Dry eye (DE) is a chronic, multifactorial ocular surface disease associated with visual disturbance, tear film instability, hyperosmolarity, ocular surface inflammation and damage. Effective intervention is necessary to control this disease. In this study we topically applied α-melanocyte stimulating hormone (α-MSH) on the ocular surface of scopolamine-induced DE rats and found that it promoted tear secretion, reduced tear breakup time and fluorescein sodium staining and increased the number of conjunctival goblet cells. To investigate the mechanism, protein array was conducted, which showed that α-MSH exerted its effects via epithelial growth factor receptor (EGFR) in the JAK-STAT signaling pathway. Furthermore, in vitro experiments showed that α-MSH protected human corneal epithelial cells (hCECs) by maintaining their migration ability and viability and decreasing apoptosis. However, blockade of EGFR abolished these protective effects. Moreover, α-MSH decreased the level of autophagy in benzalkonium chloride (BAC)-stressed hCECs via EGFR. These results demonstrated that α-MSH ameliorated lesions and restored ocular surface functions by upregulating EGFR expression.

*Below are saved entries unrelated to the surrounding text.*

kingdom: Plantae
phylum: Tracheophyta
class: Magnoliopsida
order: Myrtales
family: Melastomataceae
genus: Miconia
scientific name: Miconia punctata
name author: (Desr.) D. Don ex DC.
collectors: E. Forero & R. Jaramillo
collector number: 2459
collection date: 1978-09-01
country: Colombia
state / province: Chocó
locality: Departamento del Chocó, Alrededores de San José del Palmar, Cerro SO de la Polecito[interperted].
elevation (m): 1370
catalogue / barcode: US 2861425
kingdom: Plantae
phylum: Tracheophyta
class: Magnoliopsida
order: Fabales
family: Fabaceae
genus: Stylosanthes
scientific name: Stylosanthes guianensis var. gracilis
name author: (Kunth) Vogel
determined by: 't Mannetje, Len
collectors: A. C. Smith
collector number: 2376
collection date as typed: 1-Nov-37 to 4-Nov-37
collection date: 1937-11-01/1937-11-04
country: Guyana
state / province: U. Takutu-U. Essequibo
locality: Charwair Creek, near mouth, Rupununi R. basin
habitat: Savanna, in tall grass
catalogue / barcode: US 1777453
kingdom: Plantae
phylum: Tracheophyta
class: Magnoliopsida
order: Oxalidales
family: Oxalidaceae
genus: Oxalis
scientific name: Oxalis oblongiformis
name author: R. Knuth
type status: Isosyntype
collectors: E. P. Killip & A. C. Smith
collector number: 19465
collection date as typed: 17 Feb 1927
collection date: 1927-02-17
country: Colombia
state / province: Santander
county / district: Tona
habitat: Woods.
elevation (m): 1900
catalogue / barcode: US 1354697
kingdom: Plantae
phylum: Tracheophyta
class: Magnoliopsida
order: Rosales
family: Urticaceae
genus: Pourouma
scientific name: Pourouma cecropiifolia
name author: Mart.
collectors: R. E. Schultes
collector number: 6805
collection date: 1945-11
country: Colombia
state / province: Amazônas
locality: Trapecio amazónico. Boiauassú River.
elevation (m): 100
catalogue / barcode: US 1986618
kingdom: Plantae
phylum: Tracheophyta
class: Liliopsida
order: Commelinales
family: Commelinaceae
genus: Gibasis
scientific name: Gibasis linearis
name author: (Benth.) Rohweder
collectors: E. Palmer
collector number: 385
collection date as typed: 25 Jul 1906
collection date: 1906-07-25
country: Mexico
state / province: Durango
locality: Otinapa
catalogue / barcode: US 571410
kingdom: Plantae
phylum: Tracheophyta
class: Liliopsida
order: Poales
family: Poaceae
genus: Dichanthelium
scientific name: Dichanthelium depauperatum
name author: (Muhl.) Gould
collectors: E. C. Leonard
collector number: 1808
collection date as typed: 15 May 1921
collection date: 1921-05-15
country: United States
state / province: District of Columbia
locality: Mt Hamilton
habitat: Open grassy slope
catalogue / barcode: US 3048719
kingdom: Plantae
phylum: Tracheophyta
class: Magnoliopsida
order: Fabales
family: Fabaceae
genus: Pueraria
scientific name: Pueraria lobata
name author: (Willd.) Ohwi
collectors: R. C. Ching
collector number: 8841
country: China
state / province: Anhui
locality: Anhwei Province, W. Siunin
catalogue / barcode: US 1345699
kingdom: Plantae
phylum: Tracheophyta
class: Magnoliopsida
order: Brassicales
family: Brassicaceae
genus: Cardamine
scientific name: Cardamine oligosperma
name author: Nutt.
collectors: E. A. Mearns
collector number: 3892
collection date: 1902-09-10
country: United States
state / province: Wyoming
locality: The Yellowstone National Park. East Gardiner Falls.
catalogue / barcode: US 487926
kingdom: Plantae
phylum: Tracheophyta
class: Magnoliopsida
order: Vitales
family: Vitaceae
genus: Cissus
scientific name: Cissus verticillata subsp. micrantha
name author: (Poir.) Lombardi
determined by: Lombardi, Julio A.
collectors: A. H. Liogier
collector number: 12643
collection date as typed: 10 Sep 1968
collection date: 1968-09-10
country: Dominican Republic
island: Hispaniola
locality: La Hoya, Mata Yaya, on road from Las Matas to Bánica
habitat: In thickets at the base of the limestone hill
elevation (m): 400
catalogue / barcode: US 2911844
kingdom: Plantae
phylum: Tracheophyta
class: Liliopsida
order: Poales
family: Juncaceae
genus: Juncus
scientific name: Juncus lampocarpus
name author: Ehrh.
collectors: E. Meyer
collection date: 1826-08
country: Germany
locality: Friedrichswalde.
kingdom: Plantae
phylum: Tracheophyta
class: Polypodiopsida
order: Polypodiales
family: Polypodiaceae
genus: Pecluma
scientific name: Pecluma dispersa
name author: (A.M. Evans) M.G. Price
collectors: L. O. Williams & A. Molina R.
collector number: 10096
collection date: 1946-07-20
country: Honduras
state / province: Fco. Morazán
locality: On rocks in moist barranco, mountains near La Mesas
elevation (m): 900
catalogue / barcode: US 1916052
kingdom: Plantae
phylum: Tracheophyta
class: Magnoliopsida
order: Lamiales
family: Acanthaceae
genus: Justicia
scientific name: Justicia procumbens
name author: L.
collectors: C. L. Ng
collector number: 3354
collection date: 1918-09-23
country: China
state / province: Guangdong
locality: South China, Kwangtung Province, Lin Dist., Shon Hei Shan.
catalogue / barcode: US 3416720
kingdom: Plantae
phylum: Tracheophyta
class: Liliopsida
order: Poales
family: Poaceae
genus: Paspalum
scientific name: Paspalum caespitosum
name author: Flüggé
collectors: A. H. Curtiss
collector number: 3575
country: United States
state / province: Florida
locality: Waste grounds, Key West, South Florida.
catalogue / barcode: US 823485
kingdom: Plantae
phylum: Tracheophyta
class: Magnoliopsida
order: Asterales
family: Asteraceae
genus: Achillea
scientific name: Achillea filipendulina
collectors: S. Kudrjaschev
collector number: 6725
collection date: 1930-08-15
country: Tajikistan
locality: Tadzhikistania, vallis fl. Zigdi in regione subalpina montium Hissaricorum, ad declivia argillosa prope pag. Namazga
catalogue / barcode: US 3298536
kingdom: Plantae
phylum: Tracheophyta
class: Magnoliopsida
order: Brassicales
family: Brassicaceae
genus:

干眼症 (DE) 是一种慢性、多因素的眼表疾病，与视觉障碍、泪膜不稳定、高渗性、眼表炎症和损伤相关。需要有效的干预来控制这种疾病。在本研究中，我们在东莨菪碱诱导的 DE 大鼠眼表局部应用 α-促黑素细胞激素（α-MSH），发现它促进泪液分泌，减少泪液破裂时间和荧光素钠染色，并增加结膜杯状细胞的数量. 为了研究其机制，进行了蛋白质阵列，表明α-MSH通过JAK-STAT信号通路中的上皮生长因子受体（EGFR）发挥作用。此外，体外实验表明，α-MSH 通过维持人角膜上皮细胞 (hCEC) 的迁移能力和活力并减少细胞凋亡来保护它们。然而，EGFR 的阻断消除了这些保护作用。此外，α-MSH 通过 EGFR 降低了苯扎氯铵 (BAC) 应激的 hCEC 中的自噬水平。这些结果表明，α-MSH 通过上调 EGFR 表达来改善病变并恢复眼表功能。